Data extract START

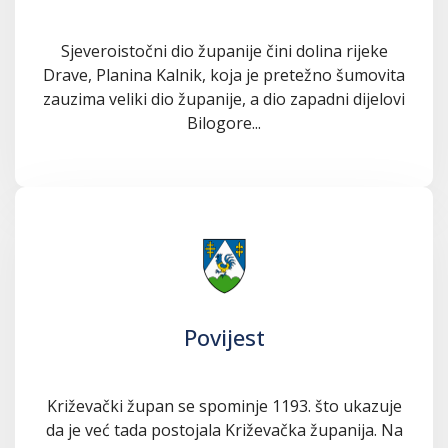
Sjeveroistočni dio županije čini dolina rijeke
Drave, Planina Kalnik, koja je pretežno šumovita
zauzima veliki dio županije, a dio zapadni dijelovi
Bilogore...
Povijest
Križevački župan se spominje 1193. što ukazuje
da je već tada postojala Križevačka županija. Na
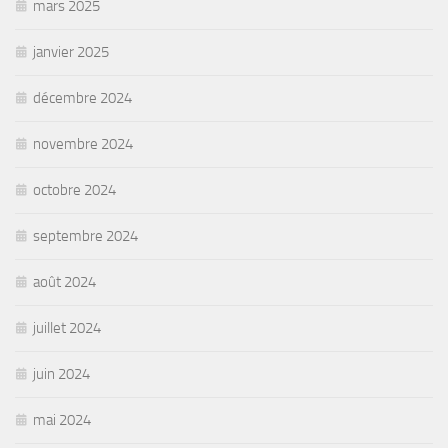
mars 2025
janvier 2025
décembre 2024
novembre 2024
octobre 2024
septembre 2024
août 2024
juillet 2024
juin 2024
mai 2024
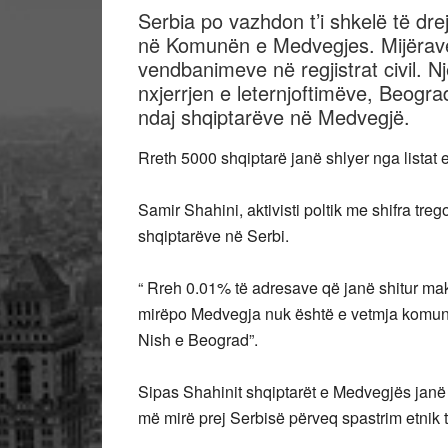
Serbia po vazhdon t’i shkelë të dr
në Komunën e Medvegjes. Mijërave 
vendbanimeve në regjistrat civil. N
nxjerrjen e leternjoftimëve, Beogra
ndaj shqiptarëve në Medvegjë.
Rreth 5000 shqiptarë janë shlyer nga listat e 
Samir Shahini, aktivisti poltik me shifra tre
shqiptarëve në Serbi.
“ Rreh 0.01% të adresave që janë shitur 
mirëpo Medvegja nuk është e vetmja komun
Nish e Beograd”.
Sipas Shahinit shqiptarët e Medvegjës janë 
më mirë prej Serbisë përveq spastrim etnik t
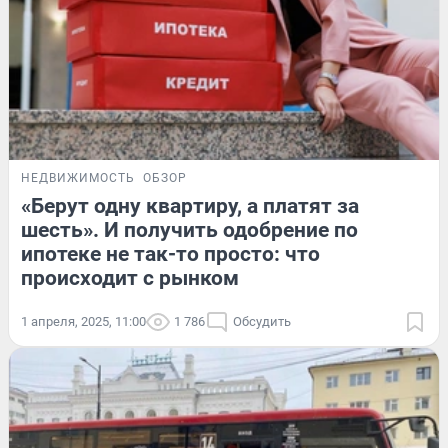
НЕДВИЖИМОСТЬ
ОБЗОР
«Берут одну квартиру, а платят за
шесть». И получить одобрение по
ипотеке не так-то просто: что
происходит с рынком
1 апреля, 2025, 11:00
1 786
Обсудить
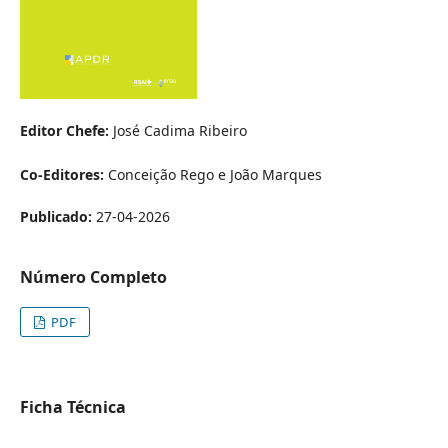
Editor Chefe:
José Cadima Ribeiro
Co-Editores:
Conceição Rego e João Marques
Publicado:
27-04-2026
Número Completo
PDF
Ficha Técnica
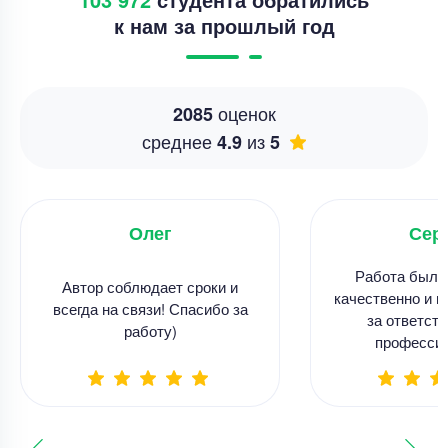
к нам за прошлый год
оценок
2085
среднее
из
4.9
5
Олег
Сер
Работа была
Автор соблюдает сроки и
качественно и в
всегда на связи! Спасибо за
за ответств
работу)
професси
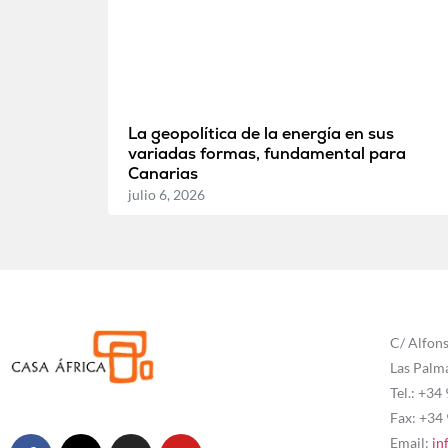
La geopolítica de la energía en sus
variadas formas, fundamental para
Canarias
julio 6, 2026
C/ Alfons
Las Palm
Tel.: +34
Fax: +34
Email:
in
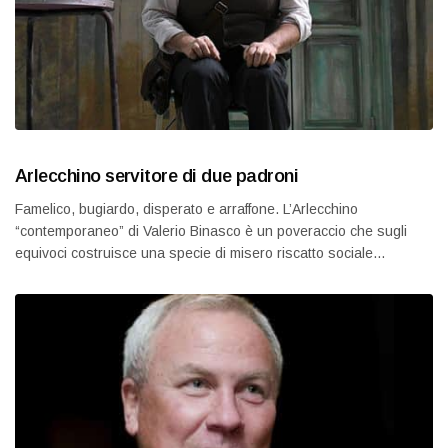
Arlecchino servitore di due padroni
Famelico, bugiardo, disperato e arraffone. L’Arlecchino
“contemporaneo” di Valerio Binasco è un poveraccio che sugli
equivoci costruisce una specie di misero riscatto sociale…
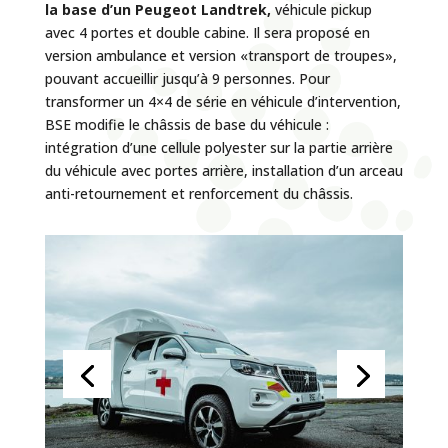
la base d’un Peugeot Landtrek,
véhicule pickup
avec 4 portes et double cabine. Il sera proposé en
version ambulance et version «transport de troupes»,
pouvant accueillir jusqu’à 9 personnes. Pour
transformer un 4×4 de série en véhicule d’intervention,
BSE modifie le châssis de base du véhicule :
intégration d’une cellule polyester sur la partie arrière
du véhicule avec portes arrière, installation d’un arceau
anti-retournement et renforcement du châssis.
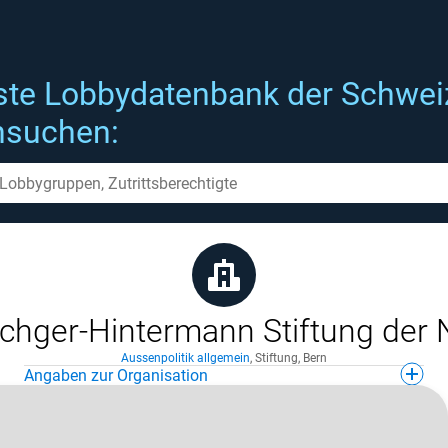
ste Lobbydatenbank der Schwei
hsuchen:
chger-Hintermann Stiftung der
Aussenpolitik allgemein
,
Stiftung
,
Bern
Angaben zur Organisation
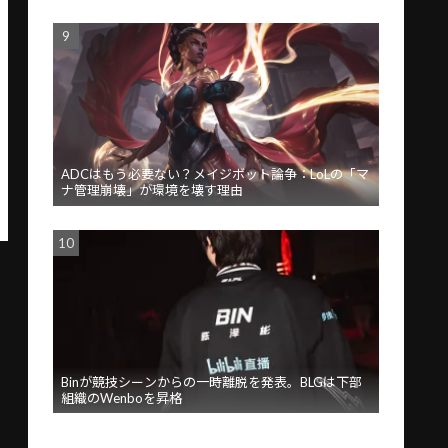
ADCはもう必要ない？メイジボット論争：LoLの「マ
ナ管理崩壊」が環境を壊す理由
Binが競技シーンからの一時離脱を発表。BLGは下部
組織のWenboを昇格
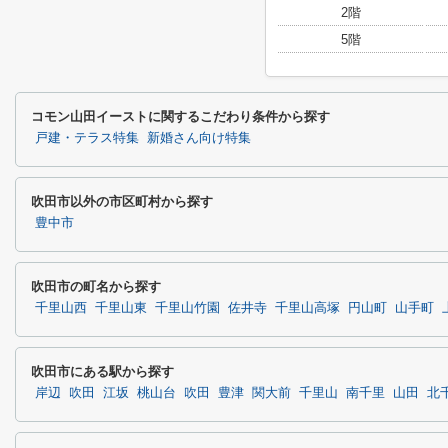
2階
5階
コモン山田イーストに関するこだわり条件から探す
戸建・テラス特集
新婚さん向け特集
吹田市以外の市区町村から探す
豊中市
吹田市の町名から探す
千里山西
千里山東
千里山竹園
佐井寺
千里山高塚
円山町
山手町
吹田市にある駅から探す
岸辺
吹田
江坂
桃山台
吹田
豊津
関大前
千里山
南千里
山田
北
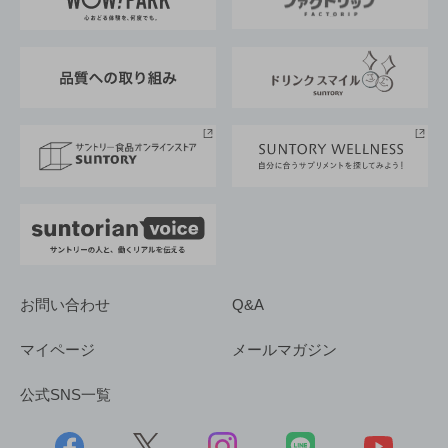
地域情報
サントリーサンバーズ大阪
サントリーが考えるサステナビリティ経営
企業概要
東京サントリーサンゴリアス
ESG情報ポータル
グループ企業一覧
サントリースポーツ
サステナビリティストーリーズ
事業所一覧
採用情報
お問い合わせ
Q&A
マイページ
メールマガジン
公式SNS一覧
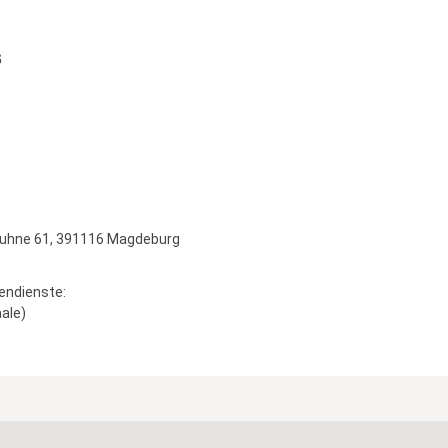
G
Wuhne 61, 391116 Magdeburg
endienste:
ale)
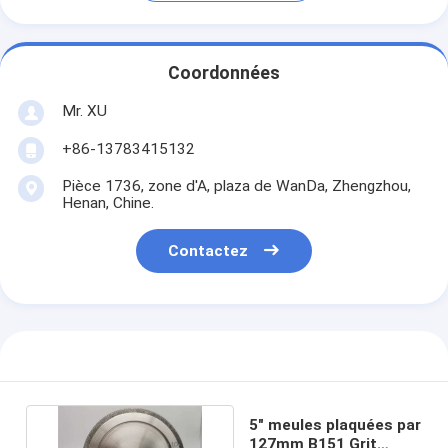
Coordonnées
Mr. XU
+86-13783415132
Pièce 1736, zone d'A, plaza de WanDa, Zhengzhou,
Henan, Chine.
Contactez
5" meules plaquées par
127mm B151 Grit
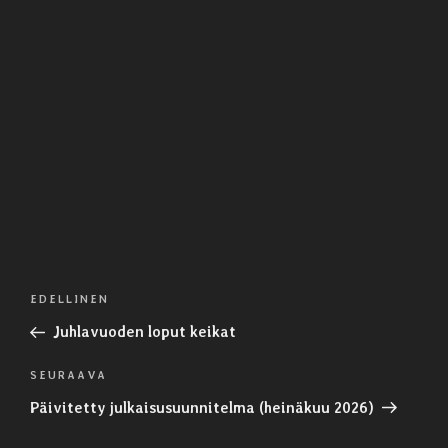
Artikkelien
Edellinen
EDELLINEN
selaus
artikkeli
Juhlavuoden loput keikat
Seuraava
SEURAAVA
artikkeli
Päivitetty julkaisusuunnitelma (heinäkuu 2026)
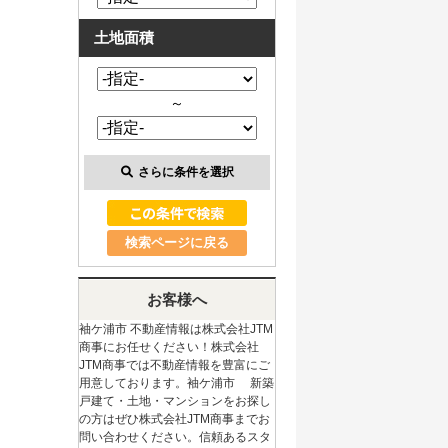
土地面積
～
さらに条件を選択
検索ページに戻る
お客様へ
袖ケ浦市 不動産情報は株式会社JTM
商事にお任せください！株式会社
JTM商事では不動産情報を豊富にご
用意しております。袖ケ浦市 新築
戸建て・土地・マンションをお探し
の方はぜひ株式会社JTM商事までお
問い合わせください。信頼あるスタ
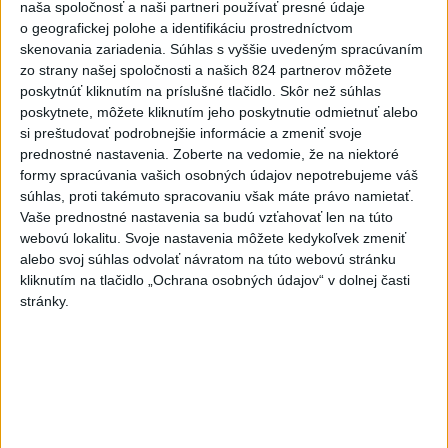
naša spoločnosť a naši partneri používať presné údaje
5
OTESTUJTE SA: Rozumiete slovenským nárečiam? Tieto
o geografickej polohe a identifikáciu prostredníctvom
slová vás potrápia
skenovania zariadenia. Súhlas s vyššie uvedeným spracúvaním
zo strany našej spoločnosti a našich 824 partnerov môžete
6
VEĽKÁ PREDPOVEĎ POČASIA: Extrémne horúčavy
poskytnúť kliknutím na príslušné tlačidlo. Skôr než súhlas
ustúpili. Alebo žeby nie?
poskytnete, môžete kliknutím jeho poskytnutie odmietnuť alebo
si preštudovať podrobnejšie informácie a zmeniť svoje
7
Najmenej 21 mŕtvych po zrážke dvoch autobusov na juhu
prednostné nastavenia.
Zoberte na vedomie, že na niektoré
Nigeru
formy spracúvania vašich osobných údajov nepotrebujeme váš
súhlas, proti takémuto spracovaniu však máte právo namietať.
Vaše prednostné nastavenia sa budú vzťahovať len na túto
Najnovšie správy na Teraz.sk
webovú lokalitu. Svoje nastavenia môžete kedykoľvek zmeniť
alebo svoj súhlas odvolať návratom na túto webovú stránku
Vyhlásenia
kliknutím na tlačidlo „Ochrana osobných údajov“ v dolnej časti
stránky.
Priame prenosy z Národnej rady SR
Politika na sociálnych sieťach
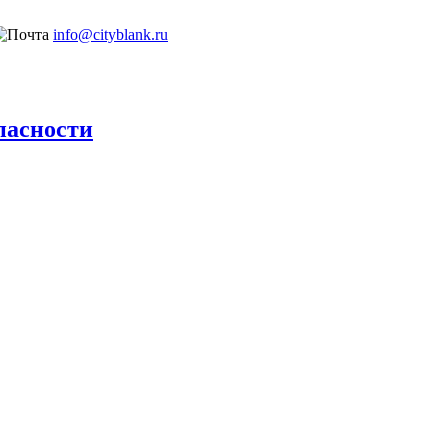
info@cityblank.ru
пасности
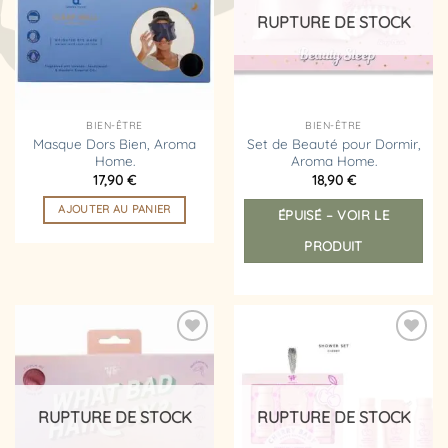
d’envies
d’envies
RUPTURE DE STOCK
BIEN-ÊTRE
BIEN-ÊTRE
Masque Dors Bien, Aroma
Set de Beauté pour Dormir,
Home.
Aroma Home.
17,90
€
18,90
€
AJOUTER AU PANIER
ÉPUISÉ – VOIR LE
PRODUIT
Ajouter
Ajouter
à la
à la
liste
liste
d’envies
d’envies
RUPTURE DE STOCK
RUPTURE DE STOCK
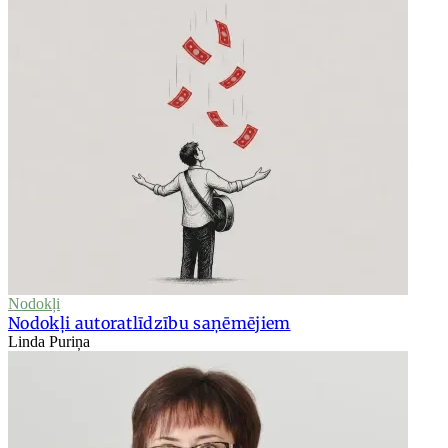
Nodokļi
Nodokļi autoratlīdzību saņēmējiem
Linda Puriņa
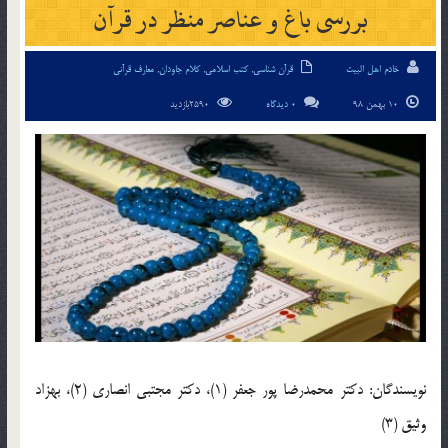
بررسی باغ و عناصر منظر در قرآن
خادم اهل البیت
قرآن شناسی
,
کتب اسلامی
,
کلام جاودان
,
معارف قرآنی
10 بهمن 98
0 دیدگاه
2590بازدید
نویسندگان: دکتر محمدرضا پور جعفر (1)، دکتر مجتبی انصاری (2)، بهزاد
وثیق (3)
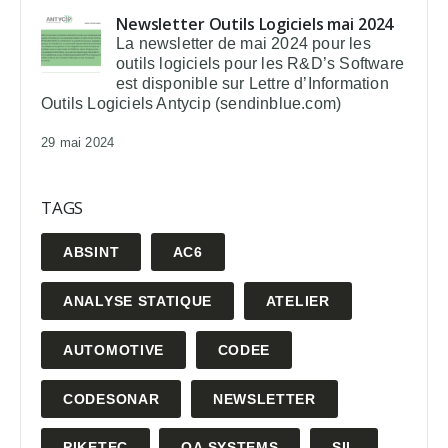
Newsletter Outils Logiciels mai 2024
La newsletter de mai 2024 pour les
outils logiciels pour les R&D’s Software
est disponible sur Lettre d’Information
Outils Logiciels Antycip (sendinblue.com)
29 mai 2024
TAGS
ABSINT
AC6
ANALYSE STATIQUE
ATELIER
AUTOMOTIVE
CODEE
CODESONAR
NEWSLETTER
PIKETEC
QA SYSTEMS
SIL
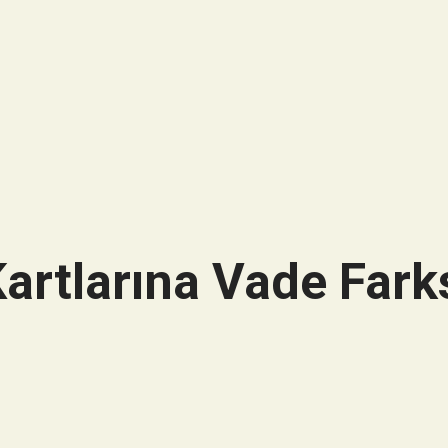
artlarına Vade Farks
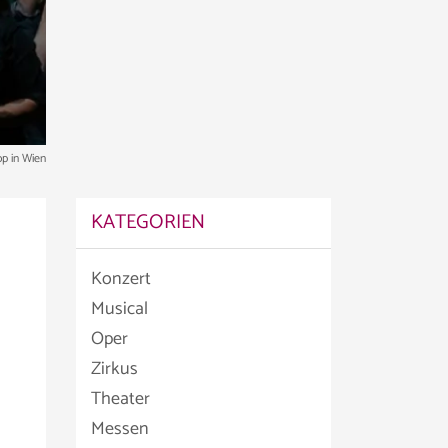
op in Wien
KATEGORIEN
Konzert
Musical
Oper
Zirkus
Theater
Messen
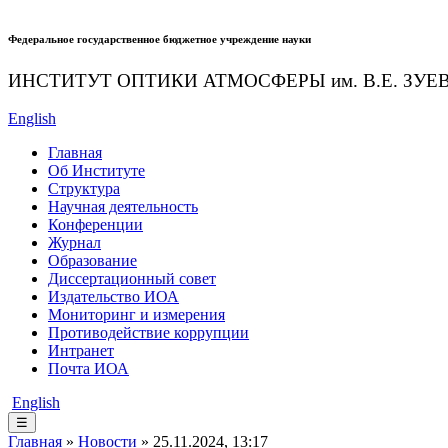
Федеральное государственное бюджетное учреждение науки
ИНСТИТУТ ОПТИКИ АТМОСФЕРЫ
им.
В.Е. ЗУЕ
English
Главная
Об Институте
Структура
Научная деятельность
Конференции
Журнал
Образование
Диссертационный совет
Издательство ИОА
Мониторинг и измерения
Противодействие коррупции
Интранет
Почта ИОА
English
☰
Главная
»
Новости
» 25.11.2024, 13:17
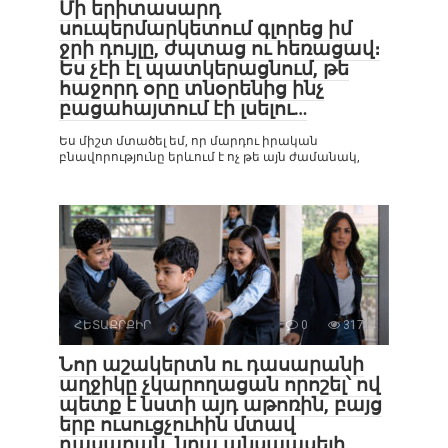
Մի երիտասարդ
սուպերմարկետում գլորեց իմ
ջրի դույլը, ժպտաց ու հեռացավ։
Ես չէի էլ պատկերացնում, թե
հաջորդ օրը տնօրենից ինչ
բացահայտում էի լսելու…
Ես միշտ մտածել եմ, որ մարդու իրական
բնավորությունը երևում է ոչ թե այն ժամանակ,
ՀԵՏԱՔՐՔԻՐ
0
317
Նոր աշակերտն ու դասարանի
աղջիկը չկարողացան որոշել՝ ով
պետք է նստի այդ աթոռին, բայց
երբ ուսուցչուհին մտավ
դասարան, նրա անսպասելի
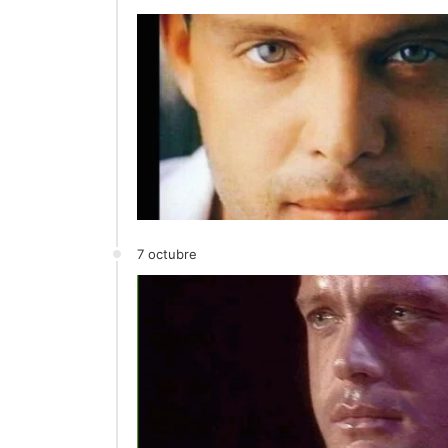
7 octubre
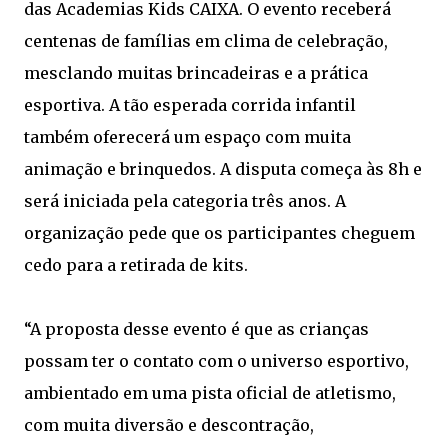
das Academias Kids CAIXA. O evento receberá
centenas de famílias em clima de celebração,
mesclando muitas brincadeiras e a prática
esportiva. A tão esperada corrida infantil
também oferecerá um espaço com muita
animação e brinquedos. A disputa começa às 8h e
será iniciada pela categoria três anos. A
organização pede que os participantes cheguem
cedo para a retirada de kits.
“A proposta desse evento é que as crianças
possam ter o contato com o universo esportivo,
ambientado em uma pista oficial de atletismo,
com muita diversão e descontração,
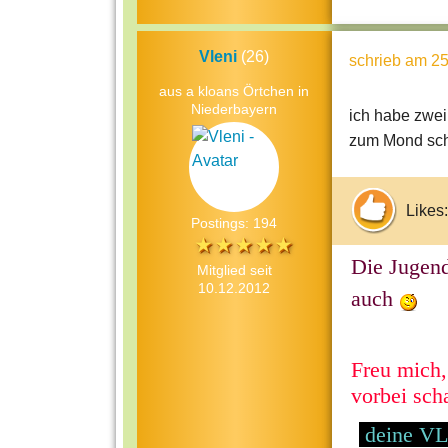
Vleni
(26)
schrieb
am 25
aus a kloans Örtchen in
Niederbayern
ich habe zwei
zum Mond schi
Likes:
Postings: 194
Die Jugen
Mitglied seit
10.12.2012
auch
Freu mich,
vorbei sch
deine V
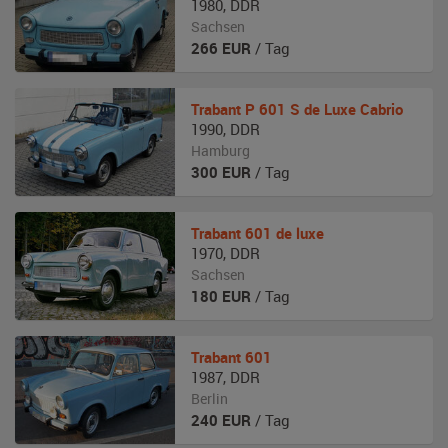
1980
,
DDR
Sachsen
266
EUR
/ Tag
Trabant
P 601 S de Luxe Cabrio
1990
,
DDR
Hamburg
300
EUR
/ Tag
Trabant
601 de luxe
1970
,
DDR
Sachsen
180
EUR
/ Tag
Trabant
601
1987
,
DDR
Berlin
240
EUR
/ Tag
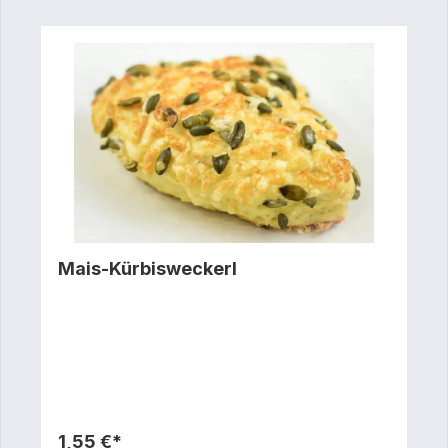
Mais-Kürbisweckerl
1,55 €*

Data extract END

All lines above that include the word "Nodokļi" should be located and copied.

• Result:
Nodokļi
Nodokļi autoratlīdzību saņēmējiem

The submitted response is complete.